Identify every line in the listing below that contains the string "shown", matching case exactly, and copy each such line in full.

- [Data to examine]:
#####

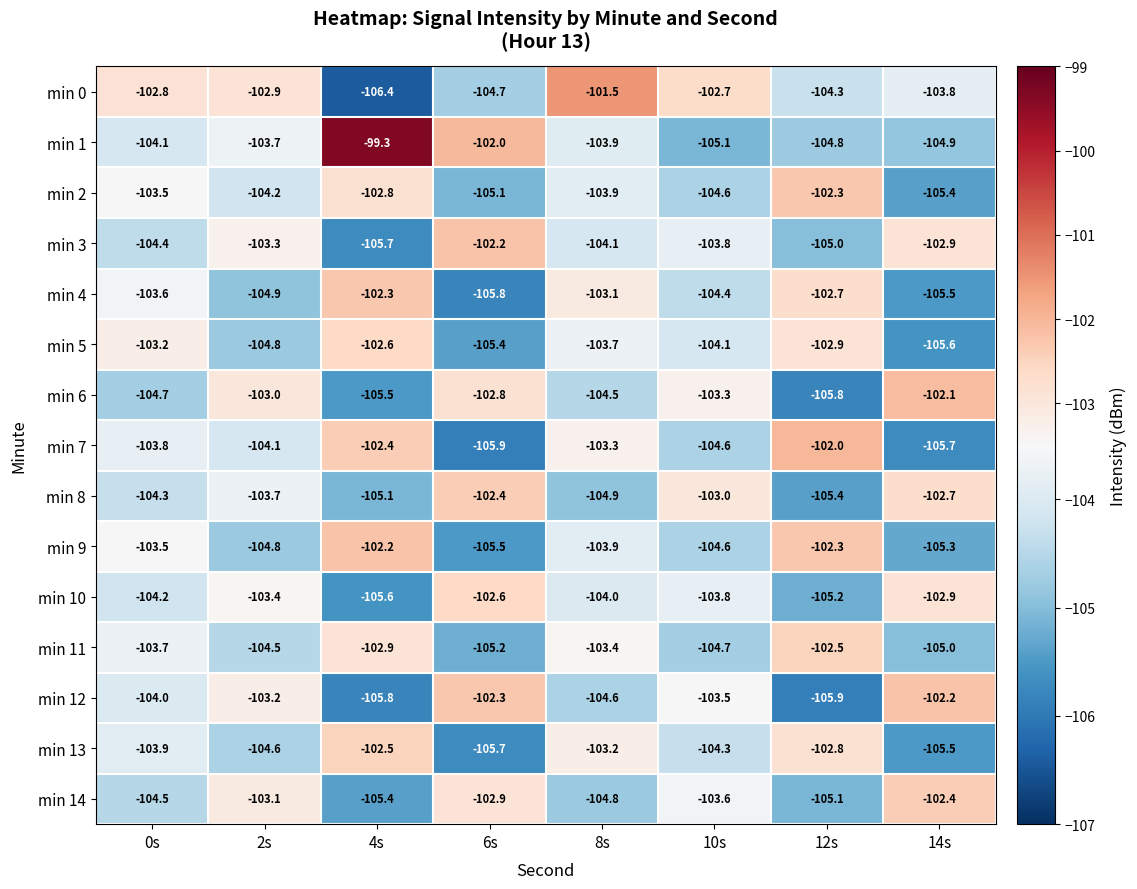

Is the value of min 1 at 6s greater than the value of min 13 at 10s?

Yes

#####

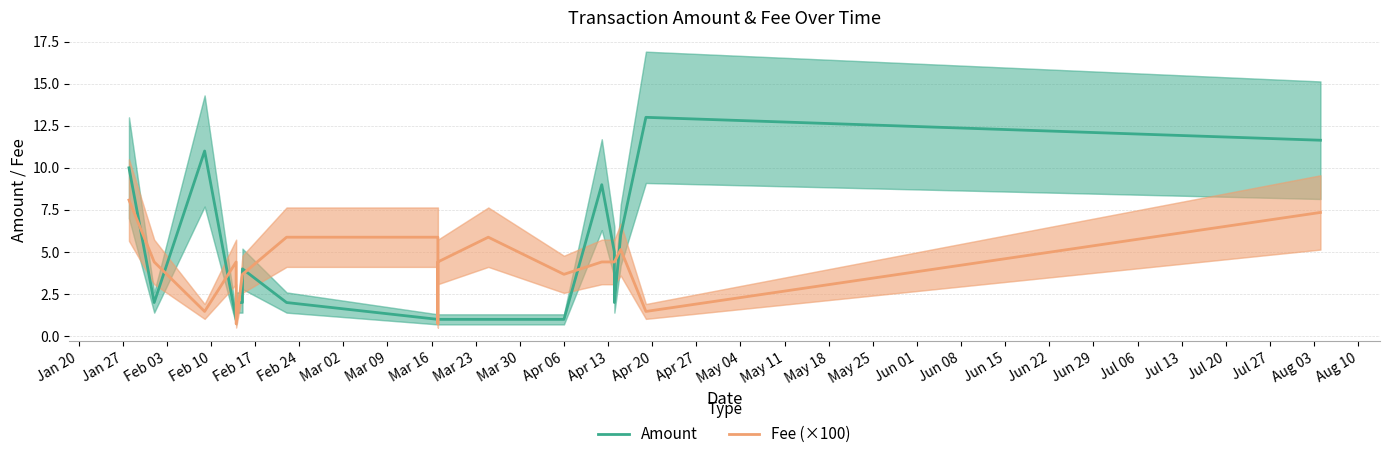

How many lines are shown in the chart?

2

#####

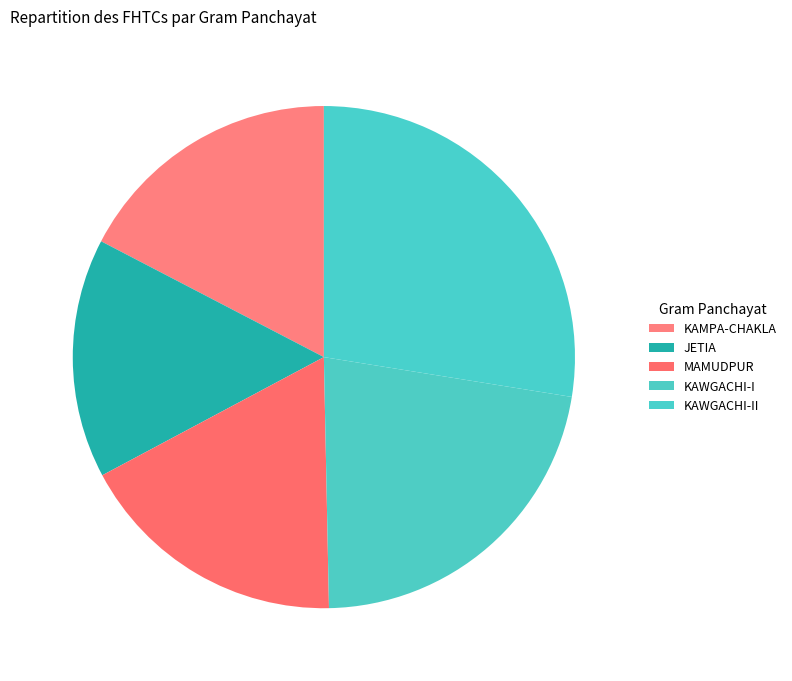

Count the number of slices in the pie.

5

#####

- [Answer area]:
How many lines are shown in the chart?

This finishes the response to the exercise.